#### [Material for this exercise]
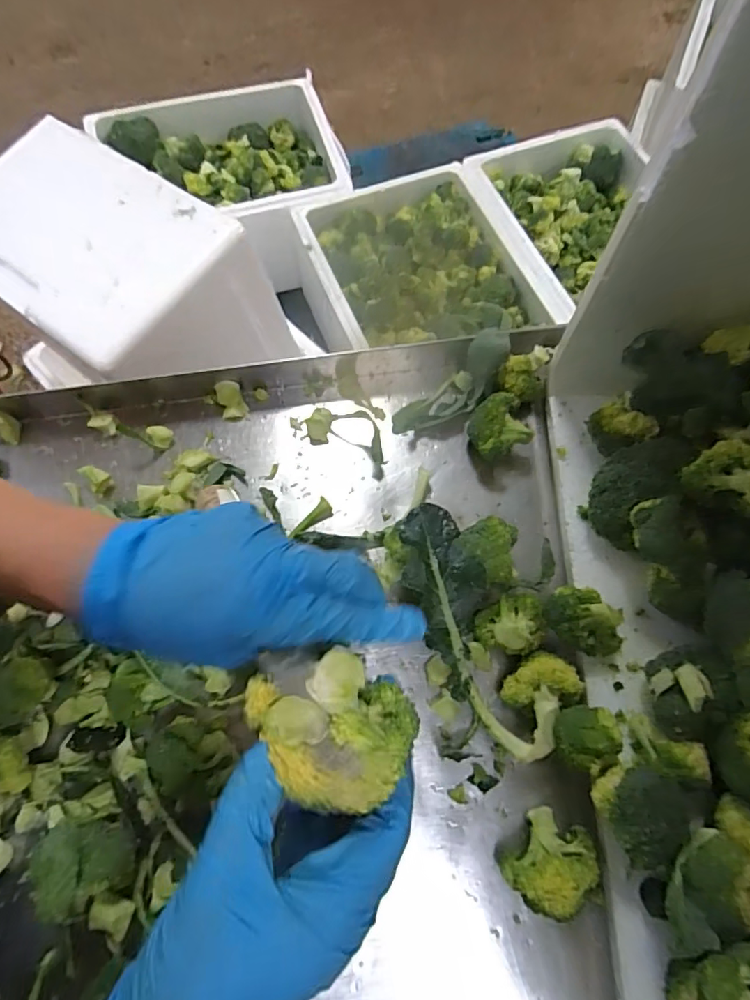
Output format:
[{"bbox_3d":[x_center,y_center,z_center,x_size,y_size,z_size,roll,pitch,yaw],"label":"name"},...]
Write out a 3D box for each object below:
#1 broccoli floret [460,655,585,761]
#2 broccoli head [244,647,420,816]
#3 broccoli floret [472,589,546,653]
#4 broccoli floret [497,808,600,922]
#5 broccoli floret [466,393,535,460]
[{"bbox_3d":[0.110,0.148,0.385,0.072,0.044,0.061,-19,70,-8],"label":"broccoli floret"},{"bbox_3d":[-0.015,0.088,0.213,0.057,0.031,0.061,0,68,-1],"label":"broccoli head"},{"bbox_3d":[0.097,0.090,0.383,0.045,0.041,0.040,-24,71,-10],"label":"broccoli floret"},{"bbox_3d":[0.117,0.239,0.352,0.058,0.041,0.045,-40,74,-15],"label":"broccoli floret"},{"bbox_3d":[0.105,-0.061,0.467,0.047,0.042,0.048,0,68,-1],"label":"broccoli floret"}]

#### [Assignment]
Copy the material above word for word, images excluded.

#### [Answer for this exercise]
Output format:
[{"bbox_3d":[x_center,y_center,z_center,x_size,y_size,z_size,roll,pitch,yaw],"label":"name"},...]
Write out a 3D box for each object below:
#1 broccoli floret [460,655,585,761]
#2 broccoli head [244,647,420,816]
#3 broccoli floret [472,589,546,653]
#4 broccoli floret [497,808,600,922]
#5 broccoli floret [466,393,535,460]
[{"bbox_3d":[0.110,0.148,0.385,0.072,0.044,0.061,-19,70,-8],"label":"broccoli floret"},{"bbox_3d":[-0.015,0.088,0.213,0.057,0.031,0.061,0,68,-1],"label":"broccoli head"},{"bbox_3d":[0.097,0.090,0.383,0.045,0.041,0.040,-24,71,-10],"label":"broccoli floret"},{"bbox_3d":[0.117,0.239,0.352,0.058,0.041,0.045,-40,74,-15],"label":"broccoli floret"},{"bbox_3d":[0.105,-0.061,0.467,0.047,0.042,0.048,0,68,-1],"label":"broccoli floret"}]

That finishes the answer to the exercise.